▶ [Excerpts from a dataset]
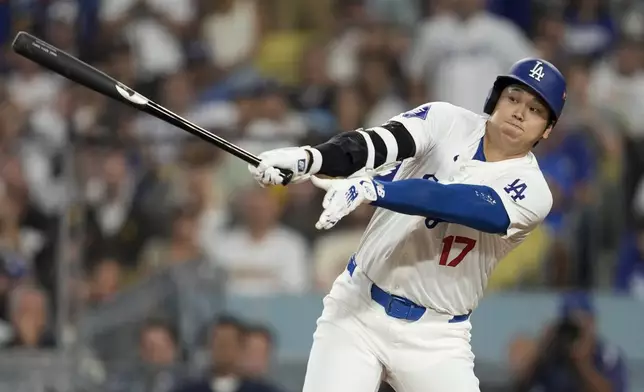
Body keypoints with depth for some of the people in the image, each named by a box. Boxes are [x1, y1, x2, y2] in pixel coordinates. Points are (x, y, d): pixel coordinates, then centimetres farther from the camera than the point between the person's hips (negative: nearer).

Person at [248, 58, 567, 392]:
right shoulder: (447, 123, -1)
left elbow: (455, 203, -27)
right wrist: (309, 157, -36)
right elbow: (378, 143, -18)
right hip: (356, 310, 1)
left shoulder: (531, 191, -10)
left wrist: (370, 190, -41)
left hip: (435, 337, -1)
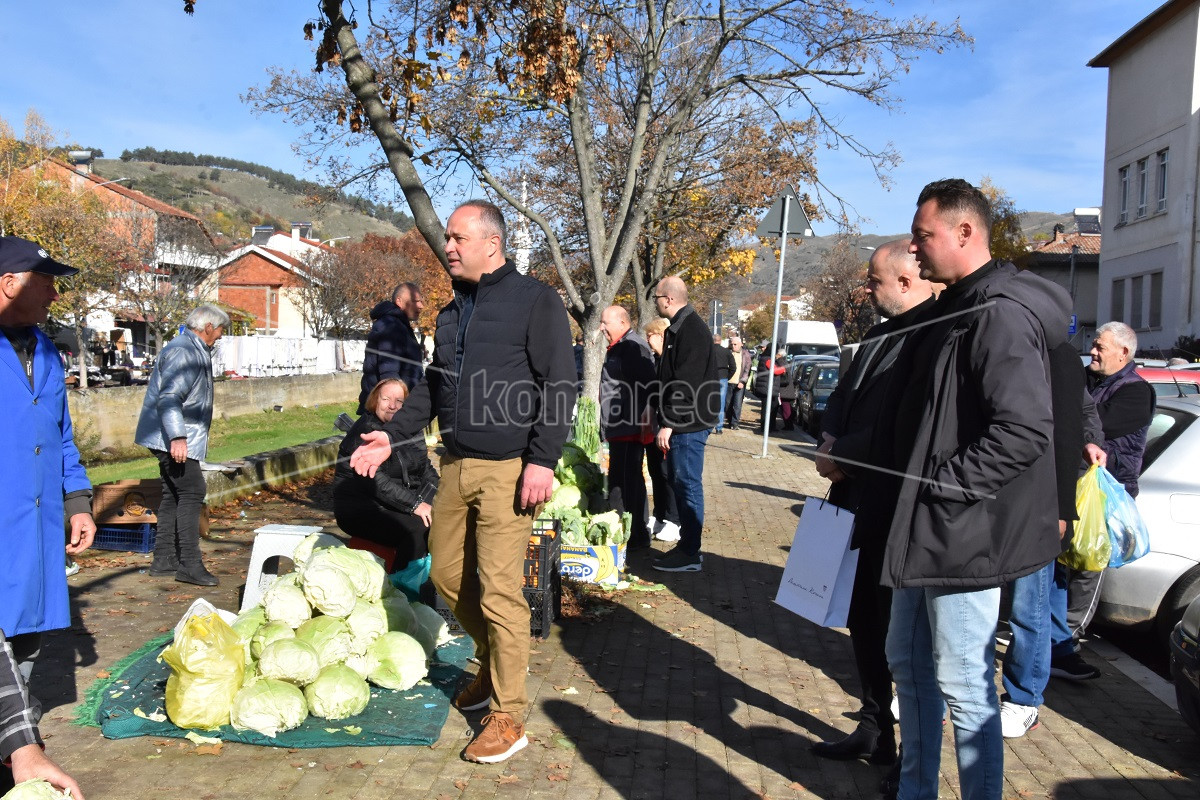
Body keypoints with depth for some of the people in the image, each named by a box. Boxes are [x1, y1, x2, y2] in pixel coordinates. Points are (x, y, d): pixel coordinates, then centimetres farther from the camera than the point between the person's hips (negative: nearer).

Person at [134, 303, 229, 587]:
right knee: (191, 493, -11)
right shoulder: (182, 351, -16)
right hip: (173, 440, -11)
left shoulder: (196, 351, 18)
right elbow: (168, 398, -26)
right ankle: (189, 564, -9)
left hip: (182, 440, 11)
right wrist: (177, 437, -34)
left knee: (173, 496, 13)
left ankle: (164, 560, 21)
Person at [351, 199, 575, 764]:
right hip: (456, 465, 8)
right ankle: (493, 665, 36)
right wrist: (393, 434, 13)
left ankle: (508, 717, 8)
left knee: (498, 591, -5)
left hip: (507, 469, -7)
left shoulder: (535, 300, -6)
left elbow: (559, 386, -11)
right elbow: (434, 385, 23)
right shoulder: (453, 310, 17)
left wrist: (542, 460, -18)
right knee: (448, 575, 13)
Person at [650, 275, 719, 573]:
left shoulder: (691, 330, -16)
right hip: (682, 423, 11)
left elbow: (686, 384, -23)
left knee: (688, 484, -5)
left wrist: (669, 423, -22)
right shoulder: (681, 327, 17)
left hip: (688, 424, -11)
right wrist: (665, 420, 21)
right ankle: (687, 545, 24)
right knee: (680, 482, 15)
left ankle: (689, 554, 2)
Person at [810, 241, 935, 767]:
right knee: (864, 623, 18)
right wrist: (831, 439, -1)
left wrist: (844, 456, -16)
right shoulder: (879, 337, 13)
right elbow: (843, 398, 18)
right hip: (859, 505, 9)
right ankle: (874, 729, 35)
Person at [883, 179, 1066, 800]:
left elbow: (1025, 430, -27)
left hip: (965, 534, -11)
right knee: (908, 663, 20)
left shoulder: (1000, 316, -18)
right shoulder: (951, 311, 14)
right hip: (924, 532, 11)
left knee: (963, 686, 1)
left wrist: (942, 483, -21)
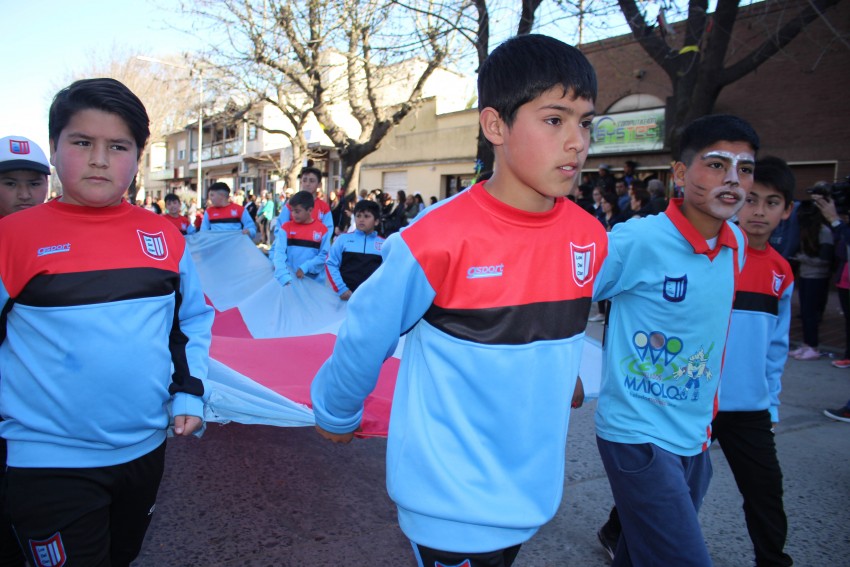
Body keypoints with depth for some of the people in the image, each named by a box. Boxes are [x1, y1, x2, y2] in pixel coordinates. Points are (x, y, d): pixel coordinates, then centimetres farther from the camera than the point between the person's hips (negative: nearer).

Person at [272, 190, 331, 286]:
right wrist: (285, 277, -26)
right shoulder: (286, 227, 0)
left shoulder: (322, 230, -2)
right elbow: (279, 252, -11)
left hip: (314, 282, -1)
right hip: (289, 280, 1)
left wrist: (305, 267, -19)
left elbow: (324, 255, -5)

▶ [What you are asked to do] Rewrite the data from its start through the line containing "left hip: (435, 337, -1)", keeping every line of text and offsetting each number in the keypoint coordinates by -97. Leave the pictures out.

▶ [Exercise solution]
Body keypoints with depth for some of the people in the image, each named by a box. Boxes are [x1, y1, x2, y2] in pixel coordinates. Points are (x, y, d): pixel coordinates, then centimetres farther from the camera than the point between the person's hips (negative: nearer).

Person at [248, 58, 567, 392]:
right shoulder: (350, 26, -98)
left elbow: (358, 106, -124)
right wrist: (212, 60, -133)
right elbow: (281, 46, -115)
right hip: (259, 213, -96)
left shoulder: (434, 94, -107)
left wrist: (273, 93, -138)
left hip: (338, 240, -98)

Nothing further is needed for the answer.